Under John Paul, Vatican teaching on the final stages of life includes a firm rejection of euthanasia, insistence on treatments that help people bear ailments with dignity and encouragement of research to enhance and prolong life.

A 1980 Vatican document makes the distinction between "proportionate" and "disproportionate" means of prolonging life. While it gives room for refusal of some forms of aggressive medical intervention for terminally ill patients, it insists that "normal care" must not be interrupted.

John Paul set down exactly what that meant in a speech last year to an international conference on treatments for patients in a so-called persistent vegetative state.

"I should like particularly to underline how the administration of water and food, even when provided by artificial means, always represents a natural means of preserving life, not a medical act.
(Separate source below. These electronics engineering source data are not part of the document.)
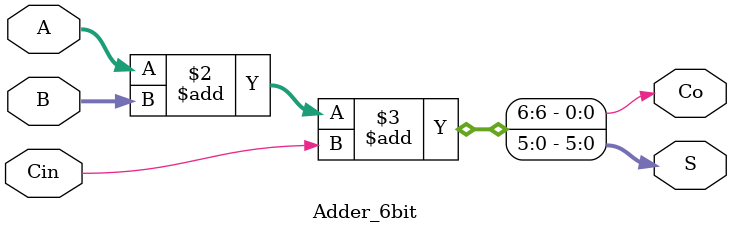
<source format=v>
`timescale 1ns / 1ps


module Adder_6bit(A, B, Cin, S, Co);
    
    input [5:0] A, B;
    input Cin;
    output reg [5:0] S;
    output reg Co;
    
    always @* {Co, S} = A + B + Cin; 
    
endmodule

</source>
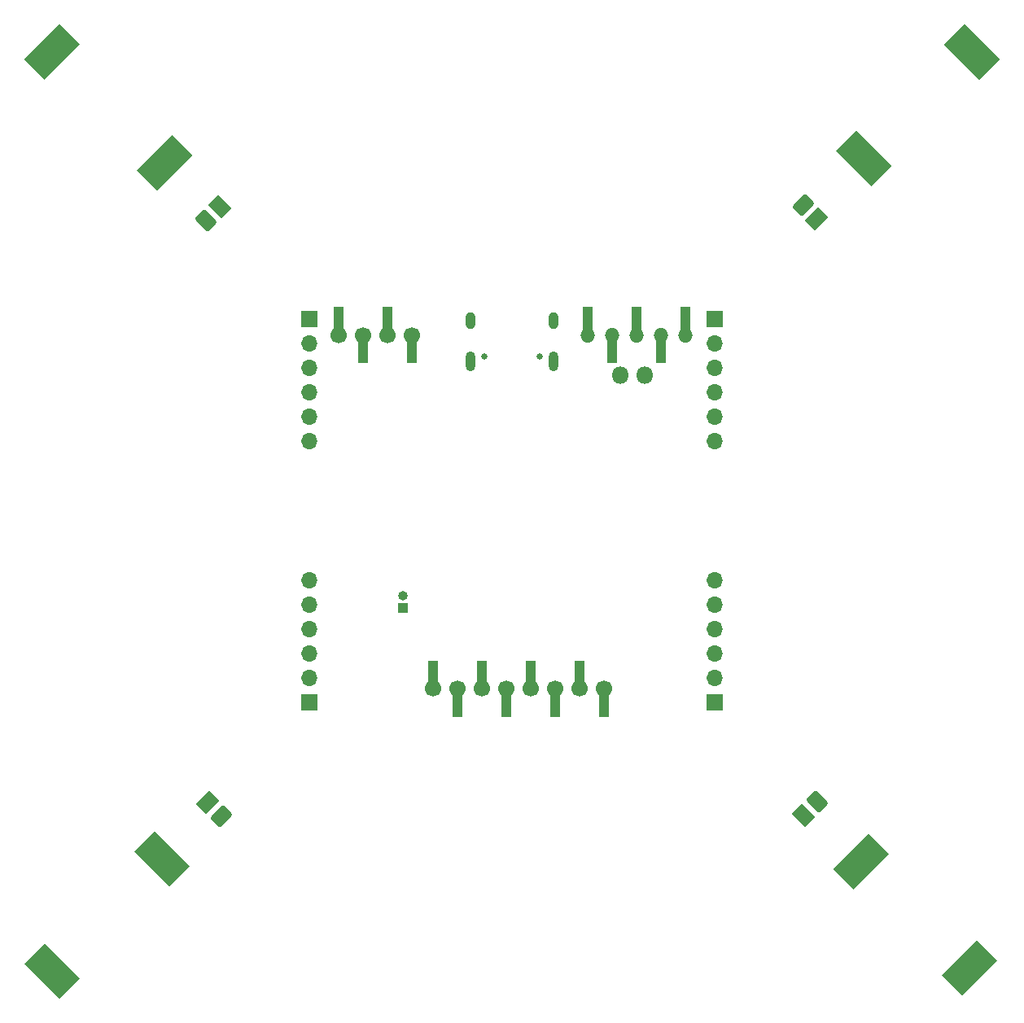
<source format=gbr>
%TF.GenerationSoftware,KiCad,Pcbnew,9.0.0*%
%TF.CreationDate,2025-11-21T14:04:07-05:00*%
%TF.ProjectId,LiteWingV2.5C,4c697465-5769-46e6-9756-322e35432e6b,rev?*%
%TF.SameCoordinates,Original*%
%TF.FileFunction,Soldermask,Bot*%
%TF.FilePolarity,Negative*%
%FSLAX46Y46*%
G04 Gerber Fmt 4.6, Leading zero omitted, Abs format (unit mm)*
G04 Created by KiCad (PCBNEW 9.0.0) date 2025-11-21 14:04:07*
%MOMM*%
%LPD*%
G01*
G04 APERTURE LIST*
G04 Aperture macros list*
%AMRoundRect*
0 Rectangle with rounded corners*
0 $1 Rounding radius*
0 $2 $3 $4 $5 $6 $7 $8 $9 X,Y pos of 4 corners*
0 Add a 4 corners polygon primitive as box body*
4,1,4,$2,$3,$4,$5,$6,$7,$8,$9,$2,$3,0*
0 Add four circle primitives for the rounded corners*
1,1,$1+$1,$2,$3*
1,1,$1+$1,$4,$5*
1,1,$1+$1,$6,$7*
1,1,$1+$1,$8,$9*
0 Add four rect primitives between the rounded corners*
20,1,$1+$1,$2,$3,$4,$5,0*
20,1,$1+$1,$4,$5,$6,$7,0*
20,1,$1+$1,$6,$7,$8,$9,0*
20,1,$1+$1,$8,$9,$2,$3,0*%
%AMRotRect*
0 Rectangle, with rotation*
0 The origin of the aperture is its center*
0 $1 length*
0 $2 width*
0 $3 Rotation angle, in degrees counterclockwise*
0 Add horizontal line*
21,1,$1,$2,0,0,$3*%
G04 Aperture macros list end*
%ADD10C,0.000000*%
%ADD11R,1.000000X1.000000*%
%ADD12O,1.000000X1.000000*%
%ADD13RoundRect,0.312500X-0.176777X0.795495X-0.795495X0.176777X0.176777X-0.795495X0.795495X-0.176777X0*%
%ADD14RotRect,1.500000X2.000000X225.000000*%
%ADD15RoundRect,0.312500X0.795495X0.176777X0.176777X0.795495X-0.795495X-0.176777X-0.176777X-0.795495X0*%
%ADD16RotRect,1.500000X2.000000X135.000000*%
%ADD17RoundRect,0.312500X0.176777X-0.795495X0.795495X-0.176777X-0.176777X0.795495X-0.795495X0.176777X0*%
%ADD18RotRect,1.500000X2.000000X45.000000*%
%ADD19R,1.700000X1.700000*%
%ADD20O,1.700000X1.700000*%
%ADD21C,0.650000*%
%ADD22O,1.000000X2.100000*%
%ADD23O,1.000000X1.800000*%
%ADD24O,1.800000X1.800000*%
%ADD25RoundRect,0.312500X-0.795495X-0.176777X-0.176777X-0.795495X0.795495X0.176777X0.176777X0.795495X0*%
%ADD26RotRect,1.500000X2.000000X315.000000*%
%ADD27C,1.700000*%
%ADD28R,1.000000X2.510000*%
%ADD29O,1.524000X1.524000*%
G04 APERTURE END LIST*
D10*
G36*
X102463144Y-142762438D02*
G01*
X100340974Y-144884608D01*
X96682104Y-141223198D01*
X98799194Y-139097218D01*
X102463144Y-142762438D01*
G37*
G36*
X102449174Y-45602358D02*
G01*
X98783954Y-49266308D01*
X96661784Y-47144138D01*
X100323194Y-43485268D01*
X102449174Y-45602358D01*
G37*
G36*
X113885901Y-131107449D02*
G01*
X111763731Y-133229619D01*
X108104861Y-129568209D01*
X110221951Y-127442229D01*
X113885901Y-131107449D01*
G37*
G36*
X198094964Y-47148520D02*
G01*
X195977874Y-49274500D01*
X192313924Y-45609280D01*
X194436094Y-43487110D01*
X198094964Y-47148520D01*
G37*
G36*
X114152915Y-57181462D02*
G01*
X110487695Y-60845412D01*
X108365525Y-58723242D01*
X112026935Y-55064372D01*
X114152915Y-57181462D01*
G37*
G36*
X186562367Y-129840134D02*
G01*
X182900957Y-133499004D01*
X180774977Y-131381914D01*
X184440197Y-127717964D01*
X186562367Y-129840134D01*
G37*
G36*
X186829069Y-58229975D02*
G01*
X184711979Y-60355955D01*
X181048029Y-56690735D01*
X183170199Y-54568565D01*
X186829069Y-58229975D01*
G37*
G36*
X197883896Y-140920240D02*
G01*
X194222486Y-144579110D01*
X192096506Y-142462020D01*
X195761726Y-138798070D01*
X197883896Y-140920240D01*
G37*
D11*
%TO.C,J14*%
X136061500Y-104255050D03*
D12*
X136061500Y-103004850D03*
%TD*%
D13*
%TO.C,J8*%
X179133199Y-124391485D03*
D14*
X177718985Y-125805699D03*
%TD*%
D15*
%TO.C,J9*%
X117141500Y-125899000D03*
D16*
X115727286Y-124484786D03*
%TD*%
D17*
%TO.C,J10*%
X115546801Y-63924515D03*
D18*
X116961015Y-62510301D03*
%TD*%
D19*
%TO.C,J5*%
X126276500Y-114084000D03*
D20*
X126276500Y-111544000D03*
X126276500Y-109004000D03*
X126276500Y-106464000D03*
X126276500Y-103924000D03*
X126276500Y-101384000D03*
%TD*%
D19*
%TO.C,J3*%
X168477500Y-114084000D03*
D20*
X168477500Y-111544000D03*
X168477500Y-109004000D03*
X168477500Y-106464000D03*
X168477500Y-103924000D03*
X168477500Y-101384000D03*
%TD*%
D19*
%TO.C,J4*%
X168477500Y-74204000D03*
D20*
X168477500Y-76744000D03*
X168477500Y-79284000D03*
X168477500Y-81824000D03*
X168477500Y-84364000D03*
X168477500Y-86904000D03*
%TD*%
D19*
%TO.C,J6*%
X126276500Y-74204000D03*
D20*
X126276500Y-76744000D03*
X126276500Y-79284000D03*
X126276500Y-81824000D03*
X126276500Y-84364000D03*
X126276500Y-86904000D03*
%TD*%
D21*
%TO.C,J1*%
X150267500Y-78064000D03*
X144487500Y-78064000D03*
D22*
X151697500Y-78584000D03*
D23*
X151697500Y-74384000D03*
D22*
X143057500Y-78584000D03*
D23*
X143057500Y-74384000D03*
%TD*%
D24*
%TO.C,J2*%
X161158501Y-80045600D03*
X158656499Y-80045600D03*
%TD*%
D25*
%TO.C,J7*%
X177666078Y-62332208D03*
D26*
X179080292Y-63746422D03*
%TD*%
D27*
%TO.C,J11*%
X156930000Y-112656500D03*
D28*
X156930000Y-114311500D03*
X154390000Y-111001500D03*
D27*
X154390000Y-112656500D03*
X151850000Y-112656500D03*
D28*
X151850000Y-114311500D03*
X149310000Y-111001501D03*
D27*
X149310000Y-112656500D03*
X146770000Y-112656500D03*
D28*
X146770000Y-114311500D03*
X144230000Y-111001500D03*
D27*
X144230000Y-112656500D03*
X141690000Y-112656500D03*
D28*
X141690000Y-114311500D03*
X139150000Y-111001500D03*
D27*
X139150000Y-112656500D03*
%TD*%
D28*
%TO.C,J13*%
X129347499Y-74214000D03*
D27*
X129347499Y-75869000D03*
D28*
X131887499Y-77524000D03*
D27*
X131887500Y-75869000D03*
D28*
X134427499Y-74214000D03*
D27*
X134427499Y-75869000D03*
X136967499Y-75869000D03*
D28*
X136967499Y-77524000D03*
%TD*%
D29*
%TO.C,J12*%
X155289499Y-75869000D03*
D28*
X155289500Y-74214000D03*
D29*
X157829499Y-75869000D03*
D28*
X157829499Y-77524000D03*
D29*
X160369498Y-75869000D03*
D28*
X160369499Y-74214000D03*
D29*
X162909499Y-75869000D03*
D28*
X162909499Y-77524000D03*
X165410499Y-74214000D03*
D29*
X165449499Y-75869000D03*
%TD*%
M02*

</source>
Its use, furthermore, should be considered, in principle, ordinary and proportionate, and as such morally obligatory."

John Paul's 26-year papacy has been marked by its call to value the aged and to respect the sick, subjects the pope has turned to as he battles Parkinson's disease and crippling knee and hip ailments.

The Rev. Thomas Williams, a Rome-based theologian, said there are parallels between Schiavo and John Paul, based on the church teaching that such feeding is required. "In that sense, there is a great similarity," he said.

But he pointed out that the pope has been fully conscious and running the church. Court-appointed doctors had determined that Schiavo was in a persistent vegetative state with no hope of recovery before her death. Schiavo's parents had argued that she could get better and that she would never have wanted to be cut off from food and water.

It is not clear who would be empowered to make medical decisions for an unconscious pope. The pope has no close relatives, but the Vatican has officially declined to comment whether John Paul has left written instructions.

FOX News' Greg Palkot, Catherine Donaldson-Evans and The Associated Press contributed to this report.